La ministre de l'éducation nationale a annoncé le 19 novembre une série de mesures pour faire face aux difficultés de recrutement de professeurs des écoles en Seine-Saint-Denis. Dans quelle mesure apportent-elles des solutions réelles à un département où il manque au moins 500 postes de professeurs des écoles ? Le 20 novembre, la majorité des écoles du département sont en grève.
Un département hors norme
"Longtemps on s'est battu pour des créations de postes, là on se trouve face à quelque chose de désarmant les postes ne sont pas pourvus", nous confiait le 9 novembre Nathalie Steinfeld, secrétaire départementale "écoles" du Se-Unsa 93. Selon ce syndicat il manque 450 enseignants pour le seul 1er degré dans le département soit 5% des effectifs. Au même moment, le ministère estimait que "la situation est en amélioration" puisque de 263 postes restés non pourvus au concours de professeur des écoles en 2013 on est passé à "seulement" 53 en 2014. Entre temps le nombre d'élèves n'a cessé d'augmenter dans le département le plus jeune de France. On compte 20 000 élèves en plus en 10 ans, près de 3000 à cette rentrée. Alors, le manque d'enseignants est partiellement couvert par le recrutement de contractuels. 322 ont été recrutés depuis la rentrée. Dernier élément du tableau : dans ce département où la moitié des écoles et établissements sont prioritaires, enseigner demande un sacré engagement et le département est très peu attractif. Une quarantaine d'enseignants auraient démissionné depuis la rentrée. Un enseignant sur trois demande à quitter le département chaque année.
Un concours exceptionnel
Le 19 novembre, N Vallaud-Belkacem a présenté 9 mesures spécifiques pour ce département. La plus importante est la création de 500 postes dans le premier degré. Le ministère va les inscrire aux concours ordinaires de 2015 à 2017. Mais il crée aussi un concours particulier national et exceptionnel pour la Seine Saint-Denis proposant 500 postes. Le concours aura lieu les 19 et 20 mai pour les épreuves d'amissibilité et les inscriptions seront ouvertes le 3 février. Le ministère souhaite attirer par ce concours les candidats de qualité qui n'ont pas été retenus dans des académies excédentaires comme Bordeaux ou Toulouse. En cumulant les deux mesures, hausse des postes offerts au concours normal et concours exceptionnel, le ministère souhaite réussir à toucher 500 nouveaux enseignants. Le ministère proposera aussi dès la rentrée 2015 une formation en alternance aux concours de l'enseignement sur les deux années de master. Les étudiants seront rémunérés à hauteur du smic. Enfin le ministère soutiendra davantage les enseignants contractuels. Un concours spécifique sera mis en place à la rentrée 2016 "reconnaissant l'expérience des contractuels" grâce à des épreuves adaptées. En attendant le rectorat de Créteil met en place des formations spécifiques pour les contractuels à raison de 6 sessions de formation d'une demi-journée par an. Les prochaines années les contractuels seront recrutés dès juin juillet et une formation leur sera donnée avant la rentrée , promet le ministère.

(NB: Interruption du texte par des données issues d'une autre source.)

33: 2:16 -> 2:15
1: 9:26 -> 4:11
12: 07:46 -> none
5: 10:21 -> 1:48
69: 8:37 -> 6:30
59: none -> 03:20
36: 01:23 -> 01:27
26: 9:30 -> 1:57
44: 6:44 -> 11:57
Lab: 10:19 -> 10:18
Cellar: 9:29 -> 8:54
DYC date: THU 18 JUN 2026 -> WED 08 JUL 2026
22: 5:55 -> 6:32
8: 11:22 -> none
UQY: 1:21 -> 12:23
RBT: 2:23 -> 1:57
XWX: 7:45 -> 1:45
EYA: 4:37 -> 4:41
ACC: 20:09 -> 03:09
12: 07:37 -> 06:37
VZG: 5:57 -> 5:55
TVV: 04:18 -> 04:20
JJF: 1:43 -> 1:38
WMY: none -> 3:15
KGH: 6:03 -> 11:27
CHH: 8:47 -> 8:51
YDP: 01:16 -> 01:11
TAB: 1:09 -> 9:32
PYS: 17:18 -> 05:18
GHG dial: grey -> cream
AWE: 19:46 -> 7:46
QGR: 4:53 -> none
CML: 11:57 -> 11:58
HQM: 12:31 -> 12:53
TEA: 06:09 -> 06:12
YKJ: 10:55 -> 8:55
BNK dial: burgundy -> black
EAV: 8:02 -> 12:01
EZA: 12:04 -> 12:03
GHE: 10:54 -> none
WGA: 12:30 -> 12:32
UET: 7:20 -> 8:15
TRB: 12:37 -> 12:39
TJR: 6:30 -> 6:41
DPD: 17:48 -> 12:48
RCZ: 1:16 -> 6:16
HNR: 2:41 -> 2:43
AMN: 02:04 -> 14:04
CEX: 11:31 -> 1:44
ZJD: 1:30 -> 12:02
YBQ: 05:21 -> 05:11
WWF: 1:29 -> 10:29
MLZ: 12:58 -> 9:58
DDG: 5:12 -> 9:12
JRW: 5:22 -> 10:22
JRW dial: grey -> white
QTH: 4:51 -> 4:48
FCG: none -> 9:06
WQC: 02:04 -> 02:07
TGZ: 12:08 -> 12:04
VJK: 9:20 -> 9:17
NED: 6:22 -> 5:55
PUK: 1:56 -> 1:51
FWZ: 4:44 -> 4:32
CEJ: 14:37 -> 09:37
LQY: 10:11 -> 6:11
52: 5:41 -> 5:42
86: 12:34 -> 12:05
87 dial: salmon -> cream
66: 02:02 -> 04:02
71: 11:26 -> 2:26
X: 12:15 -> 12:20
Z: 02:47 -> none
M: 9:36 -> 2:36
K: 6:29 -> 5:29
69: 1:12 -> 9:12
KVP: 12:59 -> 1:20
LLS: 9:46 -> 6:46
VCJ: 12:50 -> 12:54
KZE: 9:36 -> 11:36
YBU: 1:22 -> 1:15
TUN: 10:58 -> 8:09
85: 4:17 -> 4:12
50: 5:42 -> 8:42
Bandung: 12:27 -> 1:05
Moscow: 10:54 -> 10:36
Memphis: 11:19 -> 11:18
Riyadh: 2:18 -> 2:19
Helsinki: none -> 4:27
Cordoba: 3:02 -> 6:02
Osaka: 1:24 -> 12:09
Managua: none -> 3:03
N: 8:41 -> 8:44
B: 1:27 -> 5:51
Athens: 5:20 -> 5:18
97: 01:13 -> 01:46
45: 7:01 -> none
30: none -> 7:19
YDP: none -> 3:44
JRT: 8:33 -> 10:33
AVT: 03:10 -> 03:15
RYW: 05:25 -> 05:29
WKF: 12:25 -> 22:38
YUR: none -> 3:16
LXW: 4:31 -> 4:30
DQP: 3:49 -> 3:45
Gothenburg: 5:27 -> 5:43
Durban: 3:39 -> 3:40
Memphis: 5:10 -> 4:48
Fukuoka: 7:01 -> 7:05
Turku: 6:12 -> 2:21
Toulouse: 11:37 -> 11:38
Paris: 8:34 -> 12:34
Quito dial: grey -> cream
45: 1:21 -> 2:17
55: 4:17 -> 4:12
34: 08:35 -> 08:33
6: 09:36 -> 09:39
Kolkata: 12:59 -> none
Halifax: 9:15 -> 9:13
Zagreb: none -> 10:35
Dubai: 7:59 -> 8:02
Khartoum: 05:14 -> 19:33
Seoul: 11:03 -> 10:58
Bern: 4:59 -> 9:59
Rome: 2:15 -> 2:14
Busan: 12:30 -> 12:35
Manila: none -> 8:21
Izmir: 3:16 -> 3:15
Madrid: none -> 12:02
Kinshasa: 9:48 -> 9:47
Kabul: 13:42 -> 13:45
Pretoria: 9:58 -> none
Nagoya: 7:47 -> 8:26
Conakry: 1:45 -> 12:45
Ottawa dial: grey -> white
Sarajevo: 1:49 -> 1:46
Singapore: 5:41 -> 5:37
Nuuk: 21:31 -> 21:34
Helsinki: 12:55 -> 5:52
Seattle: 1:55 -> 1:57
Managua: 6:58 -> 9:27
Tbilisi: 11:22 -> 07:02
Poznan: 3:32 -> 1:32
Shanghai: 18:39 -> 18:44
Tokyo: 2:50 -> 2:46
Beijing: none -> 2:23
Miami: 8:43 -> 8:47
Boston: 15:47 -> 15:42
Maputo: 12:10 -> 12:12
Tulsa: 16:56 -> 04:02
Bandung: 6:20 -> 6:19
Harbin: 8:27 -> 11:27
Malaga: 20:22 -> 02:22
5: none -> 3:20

Mieux affecter les titulaires ?
Pour lutter contre la fuite des zones les plus difficiles du département, le ministère s'engage vers une modification des procédures d'affectation. "Pour les professeurs des écoles stagiaires, les lieux de stage seront définis avant que les mouvements des titulaires ne s’effectuent", annonce le ministère. "Les autorités académiques veilleront à ce que les lieux de stage soient adaptés à la prise en charge d’une première classe (les classes de CP par exemple seront évitées) et que la présence d’un tuteur expérimenté soit assurée (professeur des écoles maître formateur, maître d’accueil)". Pour les titulaires, "les opérations de mouvement de titulaires devront dans le département veiller à ce que des secteurs géographiques ne se retrouvent pas « dégarnis » et de fait à ce que le recours à des contractuels ne se concentre pas dans certaines écoles. Le calendrier et les règles du mouvement devront donc être retravaillés en conséquence". Voilà qui risque de créer de nouveaux mécontents...
Les syndicats insatisfaits
C'est justement les titulaires qui sont oubliés selon le Se-Unsa. Le syndicat demande des mesures permettant de quitter le département plus facilement. Actuellement il faut parfois attendre 27 ans pour pouvoir obtenir une mutation dans un autre département. Le Snuipp 93 partage cette analyse et demande de la reconnaissance pour les enseignants du département. Pour lui "la question de postes à créer est sous estimée". Le Snuipp 93 demande 4 100 créations de postes. Pour lui les 500 postes ne permettront pas à la fois de faire face à la croissance démographique et au besoin de maitres surnuméraires.